Solar harvesting maximisation in spectral-splitting photovoltaic-thermal systems via integrated radiative cooling

The mismatch between the energy distribution of the solar spectrum and the spectral response of photovoltaic (PV) cells, along with the elevated operating temperature of the cells, especially in optically concentrating systems, can result in a significant loss of electrical performance and acceleration of ageing. Reducing PV cell temperature and improving spectrum utilisation are two key approaches to improve PV efficiency. As a zero-emission passive cooling technology, radiative cooling (RC) developed recently has promising potential for solar cells.
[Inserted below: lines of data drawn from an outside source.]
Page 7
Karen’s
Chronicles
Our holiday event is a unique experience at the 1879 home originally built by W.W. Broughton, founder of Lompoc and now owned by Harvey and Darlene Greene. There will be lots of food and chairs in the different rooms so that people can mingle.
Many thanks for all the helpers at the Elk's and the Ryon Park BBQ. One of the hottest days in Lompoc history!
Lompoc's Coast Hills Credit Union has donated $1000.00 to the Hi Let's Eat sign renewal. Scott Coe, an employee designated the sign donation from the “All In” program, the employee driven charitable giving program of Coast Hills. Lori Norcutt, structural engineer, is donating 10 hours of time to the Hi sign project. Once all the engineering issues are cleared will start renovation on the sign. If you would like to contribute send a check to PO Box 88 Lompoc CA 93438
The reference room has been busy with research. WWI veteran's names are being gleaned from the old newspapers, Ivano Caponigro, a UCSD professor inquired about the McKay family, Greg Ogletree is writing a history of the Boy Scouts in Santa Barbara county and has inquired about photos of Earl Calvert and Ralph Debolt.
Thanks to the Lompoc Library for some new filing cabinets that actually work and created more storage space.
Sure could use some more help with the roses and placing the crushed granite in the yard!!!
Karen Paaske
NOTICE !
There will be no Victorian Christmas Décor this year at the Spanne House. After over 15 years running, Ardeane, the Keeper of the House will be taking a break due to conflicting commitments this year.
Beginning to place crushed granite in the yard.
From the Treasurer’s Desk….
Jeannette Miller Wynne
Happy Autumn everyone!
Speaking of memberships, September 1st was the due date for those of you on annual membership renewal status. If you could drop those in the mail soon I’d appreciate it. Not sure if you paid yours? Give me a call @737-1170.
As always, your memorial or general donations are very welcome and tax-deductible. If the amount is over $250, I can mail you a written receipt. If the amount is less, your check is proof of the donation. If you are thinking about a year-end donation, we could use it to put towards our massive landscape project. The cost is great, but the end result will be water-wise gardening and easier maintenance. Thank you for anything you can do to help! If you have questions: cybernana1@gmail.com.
How to integrate RC to make full use of the solar spectrum under highly concentrated conditions, and the quantitative relationship between concentration area and RC area, are still unclear so far. In this study, a spectral-splitting multi-cell photovoltaic-thermal system is integrated with RC technology to maximise solar spectrum utilisation, specifically exploring the relations between concentration and RC to achieve maximum utilisation efficiency. There exists an optimal concentrating ratio that maximises PV efficiency for a given RC area, and the optimal concentrating ratio increases as the RC area and solar cell's bandgap energy increases. In a multi-cell system, the coordinated distribution of RC area among cells can improve the overall efficiency relative to the uniform distribution of RC area. An increasing number of cells can effectively improve efficiency while reducing the required RC area allocated to each cell, providing a more feasible approach for RC application under highly concentrated conditions. The efficiency of this system with a low concentration ratio can achieve the theoretical maximum efficiency of a conventional PV system with a high concentration ratio. The efficiency limit of the proposed solar system can reach 73%, demonstrating the significant potential of the proposed concept in practical applications.